(DATA FOR THIS TASK):
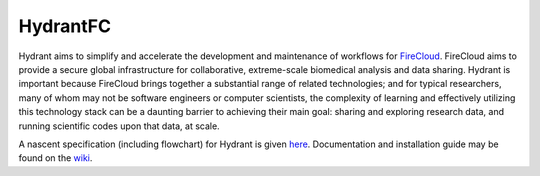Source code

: HydrantFC
=========


Hydrant aims to simplify and accelerate the development and maintenance of workflows for `FireCloud <http://firecloud.org>`_.  FireCloud aims to provide a secure global infrastructure for collaborative, extreme-scale biomedical analysis and data sharing.  Hydrant is important because FireCloud brings together a substantial range of related technologies; and for typical researchers, many of whom may not be software engineers or computer scientists, the complexity of learning and effectively utilizing this technology stack can be a daunting barrier to achieving their main goal: sharing and exploring research data, and running scientific codes upon that data, at scale.

A nascent specification (including flowchart) for Hydrant is given `here <https://docs.google.com/document/d/1XnfnW1kQRL_At4cG09xtgUMfx7wxk_DHIdEetLD3EC8>`_.  Documentation and installation guide may be found on the `wiki <https://github.com/broadinstitute/HydrantFC/wiki>`_.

(INSTRUCTIONS FOR THE TASK):
Give back the line containing "Hydrant aims to" and all the lines after it through the end of the records, unchanged.

(FINAL ANSWER):
Hydrant aims to simplify and accelerate the development and maintenance of workflows for `FireCloud <http://firecloud.org>`_.  FireCloud aims to provide a secure global infrastructure for collaborative, extreme-scale biomedical analysis and data sharing.  Hydrant is important because FireCloud brings together a substantial range of related technologies; and for typical researchers, many of whom may not be software engineers or computer scientists, the complexity of learning and effectively utilizing this technology stack can be a daunting barrier to achieving their main goal: sharing and exploring research data, and running scientific codes upon that data, at scale.

A nascent specification (including flowchart) for Hydrant is given `here <https://docs.google.com/document/d/1XnfnW1kQRL_At4cG09xtgUMfx7wxk_DHIdEetLD3EC8>`_.  Documentation and installation guide may be found on the `wiki <https://github.com/broadinstitute/HydrantFC/wiki>`_.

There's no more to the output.